**PROMPT**
Revise the rows below by replacing "Kalipreise" with "Düngerpreise". Keep every other line and character as it is.

[STORED DATA — start]

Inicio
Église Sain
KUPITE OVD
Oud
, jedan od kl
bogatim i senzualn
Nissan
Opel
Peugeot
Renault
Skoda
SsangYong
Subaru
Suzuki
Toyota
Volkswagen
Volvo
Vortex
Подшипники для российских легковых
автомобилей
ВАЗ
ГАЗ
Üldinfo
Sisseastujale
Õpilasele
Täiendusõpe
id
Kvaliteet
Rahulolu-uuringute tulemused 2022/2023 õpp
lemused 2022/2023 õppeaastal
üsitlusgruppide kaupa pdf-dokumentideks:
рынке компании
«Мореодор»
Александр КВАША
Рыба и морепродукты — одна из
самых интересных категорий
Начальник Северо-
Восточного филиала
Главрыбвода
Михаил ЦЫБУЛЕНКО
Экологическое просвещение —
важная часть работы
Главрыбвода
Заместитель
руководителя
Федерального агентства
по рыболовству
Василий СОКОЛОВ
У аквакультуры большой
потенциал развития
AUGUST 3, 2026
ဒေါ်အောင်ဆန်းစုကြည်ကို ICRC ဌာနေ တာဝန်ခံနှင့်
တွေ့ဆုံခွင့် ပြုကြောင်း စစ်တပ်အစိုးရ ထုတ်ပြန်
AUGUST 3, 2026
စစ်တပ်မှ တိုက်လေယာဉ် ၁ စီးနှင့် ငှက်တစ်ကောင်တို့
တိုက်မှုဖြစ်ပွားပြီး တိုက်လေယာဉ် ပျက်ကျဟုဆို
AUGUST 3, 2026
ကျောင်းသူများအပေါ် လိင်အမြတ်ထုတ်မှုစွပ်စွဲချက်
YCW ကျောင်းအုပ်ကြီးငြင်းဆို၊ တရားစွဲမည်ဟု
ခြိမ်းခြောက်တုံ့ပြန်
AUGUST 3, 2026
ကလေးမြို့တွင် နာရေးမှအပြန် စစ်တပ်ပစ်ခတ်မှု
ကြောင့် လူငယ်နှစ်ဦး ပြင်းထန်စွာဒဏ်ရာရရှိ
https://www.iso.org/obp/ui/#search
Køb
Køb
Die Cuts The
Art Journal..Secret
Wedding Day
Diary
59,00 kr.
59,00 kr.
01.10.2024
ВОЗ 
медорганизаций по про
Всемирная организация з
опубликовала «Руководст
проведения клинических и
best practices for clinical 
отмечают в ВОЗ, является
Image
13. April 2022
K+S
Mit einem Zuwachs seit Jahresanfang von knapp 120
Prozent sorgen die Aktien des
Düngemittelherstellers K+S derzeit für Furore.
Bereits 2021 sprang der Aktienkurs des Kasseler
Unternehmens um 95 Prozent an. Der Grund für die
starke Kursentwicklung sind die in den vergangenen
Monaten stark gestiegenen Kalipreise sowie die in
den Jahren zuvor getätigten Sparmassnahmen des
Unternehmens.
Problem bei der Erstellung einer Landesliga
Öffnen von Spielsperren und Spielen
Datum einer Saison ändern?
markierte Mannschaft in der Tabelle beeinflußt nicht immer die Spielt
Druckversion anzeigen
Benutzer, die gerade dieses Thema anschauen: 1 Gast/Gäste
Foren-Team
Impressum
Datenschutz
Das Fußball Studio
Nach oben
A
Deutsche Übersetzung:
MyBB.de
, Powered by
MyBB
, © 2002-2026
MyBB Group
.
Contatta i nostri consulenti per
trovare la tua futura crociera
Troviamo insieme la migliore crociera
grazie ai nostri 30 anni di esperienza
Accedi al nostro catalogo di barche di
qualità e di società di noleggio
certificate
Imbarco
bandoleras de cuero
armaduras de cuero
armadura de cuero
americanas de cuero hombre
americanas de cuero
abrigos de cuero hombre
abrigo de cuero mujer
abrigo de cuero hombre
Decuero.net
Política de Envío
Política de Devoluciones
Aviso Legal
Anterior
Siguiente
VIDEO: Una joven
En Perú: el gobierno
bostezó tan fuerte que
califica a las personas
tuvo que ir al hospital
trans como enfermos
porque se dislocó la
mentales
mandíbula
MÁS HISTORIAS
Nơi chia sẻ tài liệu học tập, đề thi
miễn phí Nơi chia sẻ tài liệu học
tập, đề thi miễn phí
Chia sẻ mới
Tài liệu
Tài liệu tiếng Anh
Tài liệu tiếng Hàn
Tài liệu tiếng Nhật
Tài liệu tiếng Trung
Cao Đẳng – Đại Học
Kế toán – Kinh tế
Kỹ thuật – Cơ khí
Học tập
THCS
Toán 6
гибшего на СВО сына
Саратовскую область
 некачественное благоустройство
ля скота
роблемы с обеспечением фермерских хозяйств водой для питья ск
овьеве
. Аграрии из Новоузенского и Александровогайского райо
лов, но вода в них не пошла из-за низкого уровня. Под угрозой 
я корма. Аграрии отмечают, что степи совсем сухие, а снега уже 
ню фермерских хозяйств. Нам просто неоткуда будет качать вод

[STORED DATA — finish]

**SOLUTION**
Inicio
Église Sain
KUPITE OVD
Oud
, jedan od kl
bogatim i senzualn
Nissan
Opel
Peugeot
Renault
Skoda
SsangYong
Subaru
Suzuki
Toyota
Volkswagen
Volvo
Vortex
Подшипники для российских легковых
автомобилей
ВАЗ
ГАЗ
Üldinfo
Sisseastujale
Õpilasele
Täiendusõpe
id
Kvaliteet
Rahulolu-uuringute tulemused 2022/2023 õpp
lemused 2022/2023 õppeaastal
üsitlusgruppide kaupa pdf-dokumentideks:
рынке компании
«Мореодор»
Александр КВАША
Рыба и морепродукты — одна из
самых интересных категорий
Начальник Северо-
Восточного филиала
Главрыбвода
Михаил ЦЫБУЛЕНКО
Экологическое просвещение —
важная часть работы
Главрыбвода
Заместитель
руководителя
Федерального агентства
по рыболовству
Василий СОКОЛОВ
У аквакультуры большой
потенциал развития
AUGUST 3, 2026
ဒေါ်အောင်ဆန်းစုကြည်ကို ICRC ဌာနေ တာဝန်ခံနှင့်
တွေ့ဆုံခွင့် ပြုကြောင်း စစ်တပ်အစိုးရ ထုတ်ပြန်
AUGUST 3, 2026
စစ်တပ်မှ တိုက်လေယာဉ် ၁ စီးနှင့် ငှက်တစ်ကောင်တို့
တိုက်မှုဖြစ်ပွားပြီး တိုက်လေယာဉ် ပျက်ကျဟုဆို
AUGUST 3, 2026
ကျောင်းသူများအပေါ် လိင်အမြတ်ထုတ်မှုစွပ်စွဲချက်
YCW ကျောင်းအုပ်ကြီးငြင်းဆို၊ တရားစွဲမည်ဟု
ခြိမ်းခြောက်တုံ့ပြန်
AUGUST 3, 2026
ကလေးမြို့တွင် နာရေးမှအပြန် စစ်တပ်ပစ်ခတ်မှု
ကြောင့် လူငယ်နှစ်ဦး ပြင်းထန်စွာဒဏ်ရာရရှိ
https://www.iso.org/obp/ui/#search
Køb
Køb
Die Cuts The
Art Journal..Secret
Wedding Day
Diary
59,00 kr.
59,00 kr.
01.10.2024
ВОЗ 
медорганизаций по про
Всемирная организация з
опубликовала «Руководст
проведения клинических и
best practices for clinical 
отмечают в ВОЗ, является
Image
13. April 2022
K+S
Mit einem Zuwachs seit Jahresanfang von knapp 120
Prozent sorgen die Aktien des
Düngemittelherstellers K+S derzeit für Furore.
Bereits 2021 sprang der Aktienkurs des Kasseler
Unternehmens um 95 Prozent an. Der Grund für die
starke Kursentwicklung sind die in den vergangenen
Monaten stark gestiegenen Düngerpreise sowie die in
den Jahren zuvor getätigten Sparmassnahmen des
Unternehmens.
Problem bei der Erstellung einer Landesliga
Öffnen von Spielsperren und Spielen
Datum einer Saison ändern?
markierte Mannschaft in der Tabelle beeinflußt nicht immer die Spielt
Druckversion anzeigen
Benutzer, die gerade dieses Thema anschauen: 1 Gast/Gäste
Foren-Team
Impressum
Datenschutz
Das Fußball Studio
Nach oben
A
Deutsche Übersetzung:
MyBB.de
, Powered by
MyBB
, © 2002-2026
MyBB Group
.
Contatta i nostri consulenti per
trovare la tua futura crociera
Troviamo insieme la migliore crociera
grazie ai nostri 30 anni di esperienza
Accedi al nostro catalogo di barche di
qualità e di società di noleggio
certificate
Imbarco
bandoleras de cuero
armaduras de cuero
armadura de cuero
americanas de cuero hombre
americanas de cuero
abrigos de cuero hombre
abrigo de cuero mujer
abrigo de cuero hombre
Decuero.net
Política de Envío
Política de Devoluciones
Aviso Legal
Anterior
Siguiente
VIDEO: Una joven
En Perú: el gobierno
bostezó tan fuerte que
califica a las personas
tuvo que ir al hospital
trans como enfermos
porque se dislocó la
mentales
mandíbula
MÁS HISTORIAS
Nơi chia sẻ tài liệu học tập, đề thi
miễn phí Nơi chia sẻ tài liệu học
tập, đề thi miễn phí
Chia sẻ mới
Tài liệu
Tài liệu tiếng Anh
Tài liệu tiếng Hàn
Tài liệu tiếng Nhật
Tài liệu tiếng Trung
Cao Đẳng – Đại Học
Kế toán – Kinh tế
Kỹ thuật – Cơ khí
Học tập
THCS
Toán 6
гибшего на СВО сына
Саратовскую область
 некачественное благоустройство
ля скота
роблемы с обеспечением фермерских хозяйств водой для питья ск
овьеве
. Аграрии из Новоузенского и Александровогайского райо
лов, но вода в них не пошла из-за низкого уровня. Под угрозой 
я корма. Аграрии отмечают, что степи совсем сухие, а снега уже 
ню фермерских хозяйств. Нам просто неоткуда будет качать вод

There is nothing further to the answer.